If an entry holds a picture, drop the picture but restate the entry word for word.

[Camera settings data]
______________________________
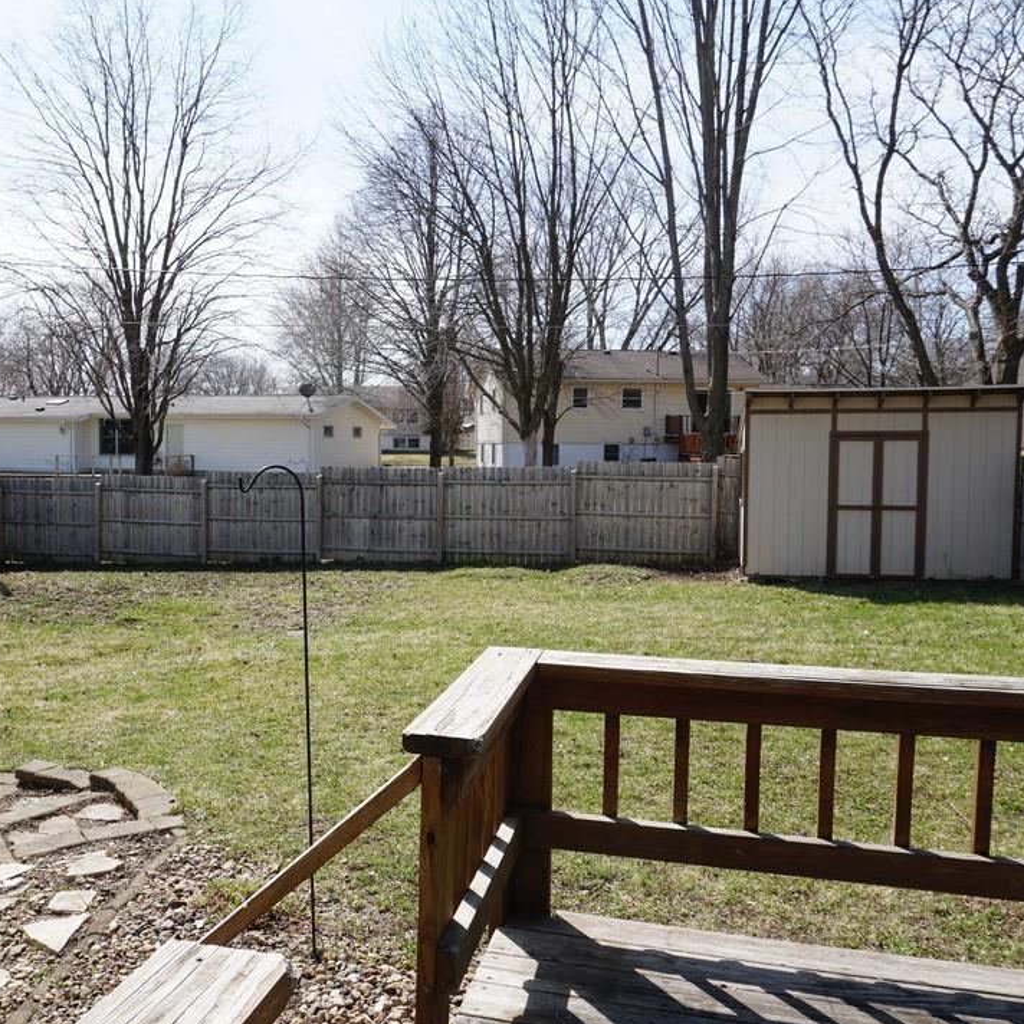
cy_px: 511
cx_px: 388
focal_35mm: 31
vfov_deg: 52.5
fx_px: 1038
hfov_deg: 52.0
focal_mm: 16
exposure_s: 1/100
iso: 100
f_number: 10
______________________________
◆ ANSWER FOR THIS EXERCISE
cy_px: 511
cx_px: 388
focal_35mm: 31
vfov_deg: 52.5
fx_px: 1038
hfov_deg: 52.0
focal_mm: 16
exposure_s: 1/100
iso: 100
f_number: 10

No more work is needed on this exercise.